■ **GOAL OF THE EXERCISE**
Pull each line containing "diaminobenzidine" from the data.
----- DATA RECORDS
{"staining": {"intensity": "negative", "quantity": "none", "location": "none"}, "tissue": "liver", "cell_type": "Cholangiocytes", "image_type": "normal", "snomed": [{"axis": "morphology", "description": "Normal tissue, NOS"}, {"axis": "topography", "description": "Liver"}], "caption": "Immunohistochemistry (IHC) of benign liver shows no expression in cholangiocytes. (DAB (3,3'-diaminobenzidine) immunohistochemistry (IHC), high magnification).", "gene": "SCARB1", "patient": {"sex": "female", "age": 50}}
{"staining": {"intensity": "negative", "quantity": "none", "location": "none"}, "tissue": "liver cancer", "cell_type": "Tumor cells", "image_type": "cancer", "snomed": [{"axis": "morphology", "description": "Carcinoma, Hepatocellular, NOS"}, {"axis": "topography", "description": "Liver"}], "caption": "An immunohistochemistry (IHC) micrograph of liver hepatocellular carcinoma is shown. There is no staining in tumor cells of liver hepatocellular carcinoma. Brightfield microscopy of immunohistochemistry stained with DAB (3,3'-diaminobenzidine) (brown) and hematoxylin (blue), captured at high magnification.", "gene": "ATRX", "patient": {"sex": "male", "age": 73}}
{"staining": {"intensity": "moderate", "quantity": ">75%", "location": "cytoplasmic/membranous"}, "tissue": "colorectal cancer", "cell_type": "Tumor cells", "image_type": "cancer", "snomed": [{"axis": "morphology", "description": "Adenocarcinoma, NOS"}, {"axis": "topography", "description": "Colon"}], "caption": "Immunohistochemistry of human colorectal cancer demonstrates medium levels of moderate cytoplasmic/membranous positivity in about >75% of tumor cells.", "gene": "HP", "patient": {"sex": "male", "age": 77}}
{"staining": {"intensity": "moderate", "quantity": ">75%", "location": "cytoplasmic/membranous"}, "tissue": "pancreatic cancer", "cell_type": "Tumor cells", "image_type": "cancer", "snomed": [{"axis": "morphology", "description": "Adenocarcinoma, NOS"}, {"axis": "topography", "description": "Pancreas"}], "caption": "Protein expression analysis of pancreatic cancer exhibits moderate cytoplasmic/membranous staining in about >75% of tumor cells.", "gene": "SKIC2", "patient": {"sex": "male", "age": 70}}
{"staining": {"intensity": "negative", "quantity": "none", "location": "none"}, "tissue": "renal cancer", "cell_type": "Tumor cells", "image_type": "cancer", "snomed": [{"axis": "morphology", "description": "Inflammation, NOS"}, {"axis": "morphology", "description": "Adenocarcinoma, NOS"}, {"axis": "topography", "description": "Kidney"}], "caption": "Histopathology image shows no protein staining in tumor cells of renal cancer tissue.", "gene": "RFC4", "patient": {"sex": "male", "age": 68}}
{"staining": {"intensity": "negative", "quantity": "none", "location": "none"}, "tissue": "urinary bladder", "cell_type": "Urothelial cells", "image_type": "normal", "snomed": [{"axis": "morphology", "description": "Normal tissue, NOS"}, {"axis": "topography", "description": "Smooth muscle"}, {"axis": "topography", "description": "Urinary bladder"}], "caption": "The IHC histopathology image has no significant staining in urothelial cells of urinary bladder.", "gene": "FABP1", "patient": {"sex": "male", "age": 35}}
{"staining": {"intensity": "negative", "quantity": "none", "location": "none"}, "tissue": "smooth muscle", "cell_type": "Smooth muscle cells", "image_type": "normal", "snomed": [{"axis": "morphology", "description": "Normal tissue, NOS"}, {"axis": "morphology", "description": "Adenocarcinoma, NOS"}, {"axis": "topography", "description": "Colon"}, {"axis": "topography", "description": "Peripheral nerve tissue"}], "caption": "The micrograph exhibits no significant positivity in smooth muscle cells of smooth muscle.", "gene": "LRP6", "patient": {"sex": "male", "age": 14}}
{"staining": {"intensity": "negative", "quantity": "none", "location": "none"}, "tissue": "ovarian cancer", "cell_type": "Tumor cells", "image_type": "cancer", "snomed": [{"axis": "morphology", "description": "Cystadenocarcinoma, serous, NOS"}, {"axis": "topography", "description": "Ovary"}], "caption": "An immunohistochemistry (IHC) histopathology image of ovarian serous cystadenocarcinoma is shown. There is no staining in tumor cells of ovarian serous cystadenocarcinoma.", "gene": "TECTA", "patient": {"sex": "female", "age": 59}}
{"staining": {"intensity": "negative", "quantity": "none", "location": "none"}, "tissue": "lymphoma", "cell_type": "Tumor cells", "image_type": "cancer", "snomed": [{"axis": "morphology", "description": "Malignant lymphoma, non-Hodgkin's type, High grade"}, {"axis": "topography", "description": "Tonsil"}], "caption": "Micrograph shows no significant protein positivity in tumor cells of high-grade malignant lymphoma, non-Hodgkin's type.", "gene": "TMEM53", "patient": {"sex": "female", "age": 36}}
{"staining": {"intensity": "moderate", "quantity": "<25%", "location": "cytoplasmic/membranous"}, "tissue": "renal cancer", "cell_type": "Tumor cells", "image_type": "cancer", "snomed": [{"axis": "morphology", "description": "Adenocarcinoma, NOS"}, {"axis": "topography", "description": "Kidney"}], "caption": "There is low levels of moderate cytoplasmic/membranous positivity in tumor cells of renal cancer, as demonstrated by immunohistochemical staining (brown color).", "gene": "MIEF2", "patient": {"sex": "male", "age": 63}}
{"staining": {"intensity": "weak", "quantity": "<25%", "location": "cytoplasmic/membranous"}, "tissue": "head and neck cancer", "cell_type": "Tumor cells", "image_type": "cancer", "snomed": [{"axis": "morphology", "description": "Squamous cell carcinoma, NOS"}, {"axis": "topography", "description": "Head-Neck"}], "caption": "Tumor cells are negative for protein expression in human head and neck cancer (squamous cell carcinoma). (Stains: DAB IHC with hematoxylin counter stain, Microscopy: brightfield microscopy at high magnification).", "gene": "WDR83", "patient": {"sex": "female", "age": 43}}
----------
■ **RESULT FOR THIS TASK**
{"staining": {"intensity": "negative", "quantity": "none", "location": "none"}, "tissue": "liver", "cell_type": "Cholangiocytes", "image_type": "normal", "snomed": [{"axis": "morphology", "description": "Normal tissue, NOS"}, {"axis": "topography", "description": "Liver"}], "caption": "Immunohistochemistry (IHC) of benign liver shows no expression in cholangiocytes. (DAB (3,3'-diaminobenzidine) immunohistochemistry (IHC), high magnification).", "gene": "SCARB1", "patient": {"sex": "female", "age": 50}}
{"staining": {"intensity": "negative", "quantity": "none", "location": "none"}, "tissue": "liver cancer", "cell_type": "Tumor cells", "image_type": "cancer", "snomed": [{"axis": "morphology", "description": "Carcinoma, Hepatocellular, NOS"}, {"axis": "topography", "description": "Liver"}], "caption": "An immunohistochemistry (IHC) micrograph of liver hepatocellular carcinoma is shown. There is no staining in tumor cells of liver hepatocellular carcinoma. Brightfield microscopy of immunohistochemistry stained with DAB (3,3'-diaminobenzidine) (brown) and hematoxylin (blue), captured at high magnification.", "gene": "ATRX", "patient": {"sex": "male", "age": 73}}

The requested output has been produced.